И Пал Романыч снова зажил размеренной жизнью, перестав мечтать о том, чтобы переселиться в чужие земли. И чем дальше, тем реже вспоминает он Мюллеров, Дэна, Лючию и Фиша.
***
Дурацкие выходки Пал Романыча Курицына, все эти бессмысленные и бестолковые похождения не представляли бы ровным счётом никакого интереса, не случись они так своевременно и к месту, и не появись Пал Романыч на мировой арене в нужный час. Сами того не подозревая, подобные ему доморощенные хулители и «клеветники России» поспособствовали, если и не прославлению её, то уж, во всяком случае, опровержению хулы. Совершая своё паломничество, Пал Романыч Курицын сделался невольным, но главным свидетелем защиты в деле, возбуждённом против целого народа, который именно в то время беззастенчиво и не терпя возражений, обвинили в биологической будто бы нерасположенности к свободе и цивилизованности. И вдруг появляются, вылезают из каких-то щелей Пал Романычи Курицыны и разом опрокидывают все расистские теории, демонстрируя исполинскую волю к свободе, недоступную и пониманию ни Мюллеров, ни всех остальных немцев, что «работой дорожат больше жизни и собственных детей».
Пал Романыч Курицын интересен даже не как личность, а как явление.
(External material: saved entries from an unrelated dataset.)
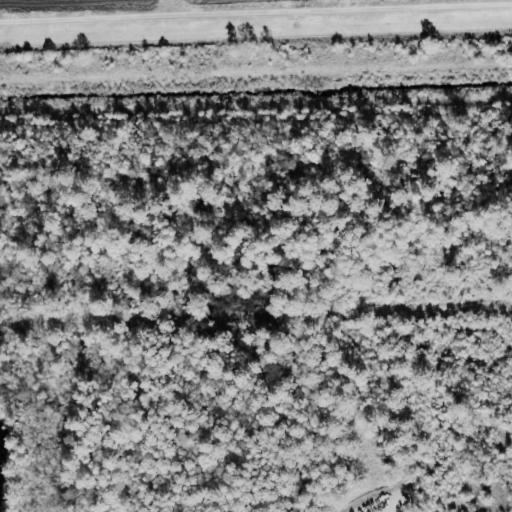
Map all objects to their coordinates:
road: (256, 10)
road: (255, 313)
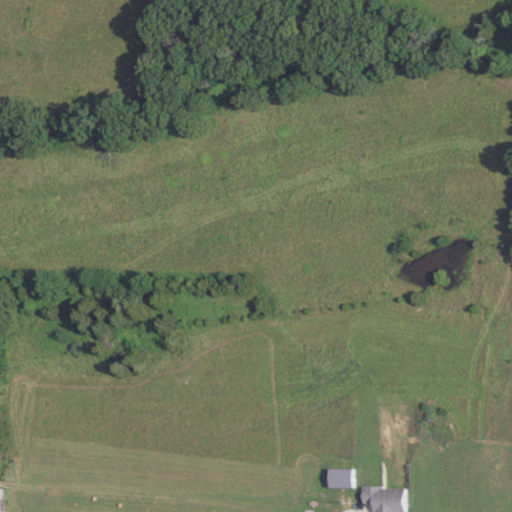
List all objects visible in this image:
building: (3, 488)
road: (356, 507)
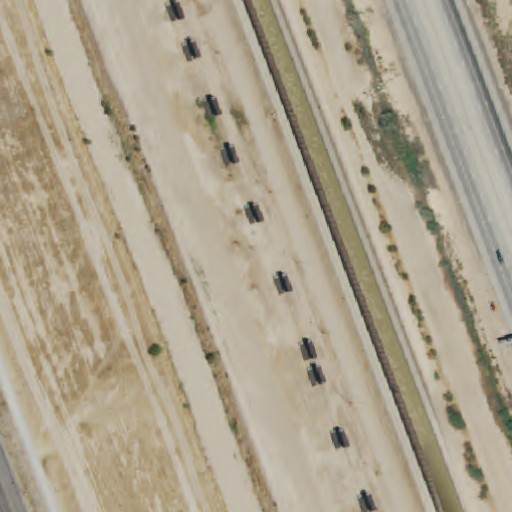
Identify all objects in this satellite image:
road: (476, 91)
road: (458, 140)
river: (151, 254)
road: (18, 462)
road: (6, 496)
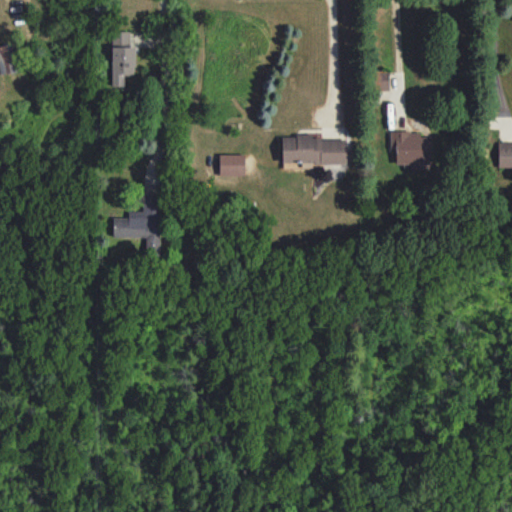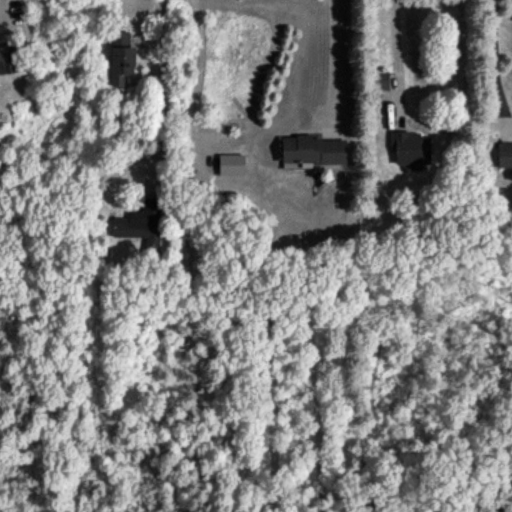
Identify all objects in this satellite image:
road: (494, 54)
building: (121, 57)
building: (8, 58)
road: (395, 59)
road: (331, 60)
building: (379, 80)
road: (162, 92)
building: (410, 148)
building: (311, 150)
building: (504, 154)
building: (231, 164)
building: (142, 225)
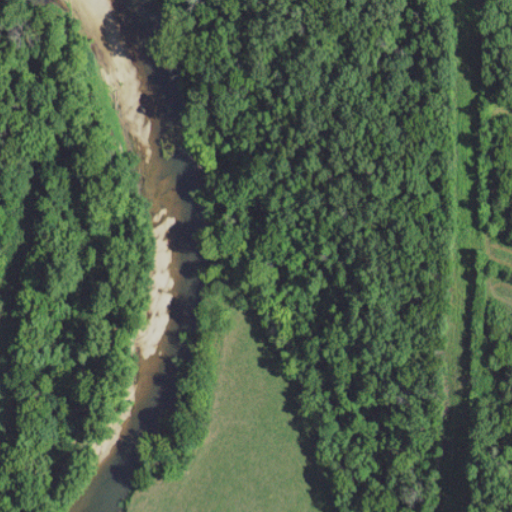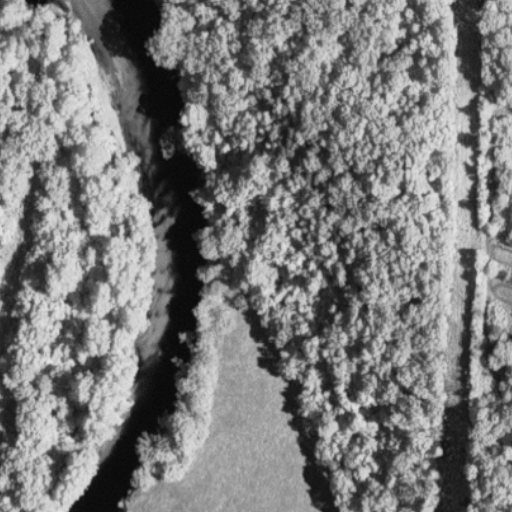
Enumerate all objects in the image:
river: (164, 260)
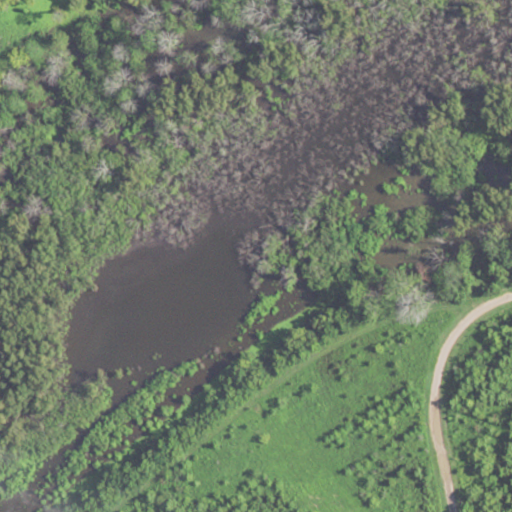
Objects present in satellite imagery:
road: (435, 385)
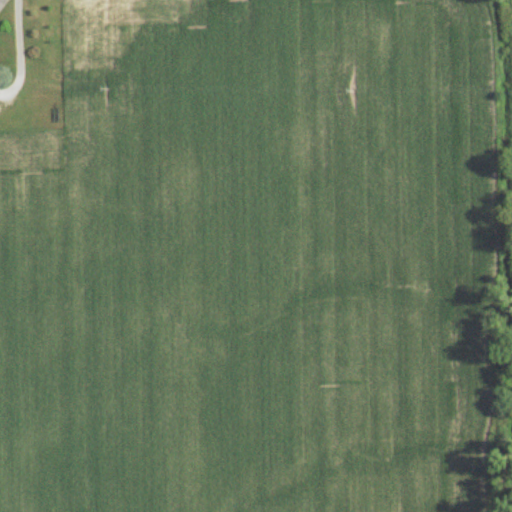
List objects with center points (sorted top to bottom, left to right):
road: (18, 50)
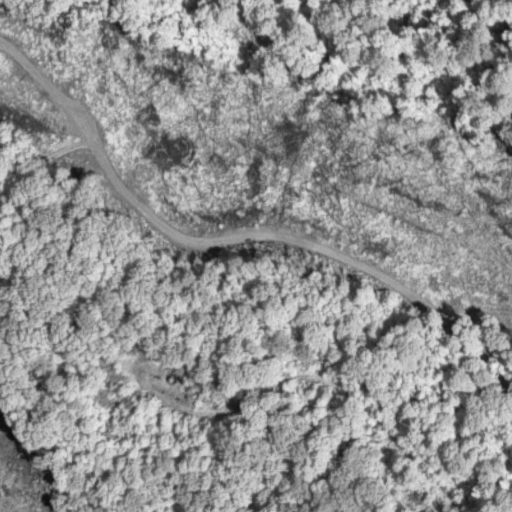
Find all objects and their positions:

Если бы всё то же самое, что проделал Пал Романыч за границей, он проделывал у себя дома, живя оседло, он был бы ничем иным, как нравственно недоразвитым плутом. Но… Будучи вырванным из своей культурной среды, а точнее, вообразив, что оторвался от сдерживающей традиции, Пал Романыч легко поддаётся на разного рода соблазны. И только. При всех своих личных недостатках и слабостях, Пал Романыч проявляет полное безразличие к благоустройству, за которым, казалось бы, он и пустился в Европу. В самом деле, отправляясь скитаться с мечтой о лучшей жизни, Пал Романыч без слёз и сожаления расстаётся с вожделенными благами, если только эти блага делают поползновения связать его. Он не просто не убивается, теряя приобретённое, он как будто бы изо всех сил стремится оставаться аскетом «с сумой на плечах».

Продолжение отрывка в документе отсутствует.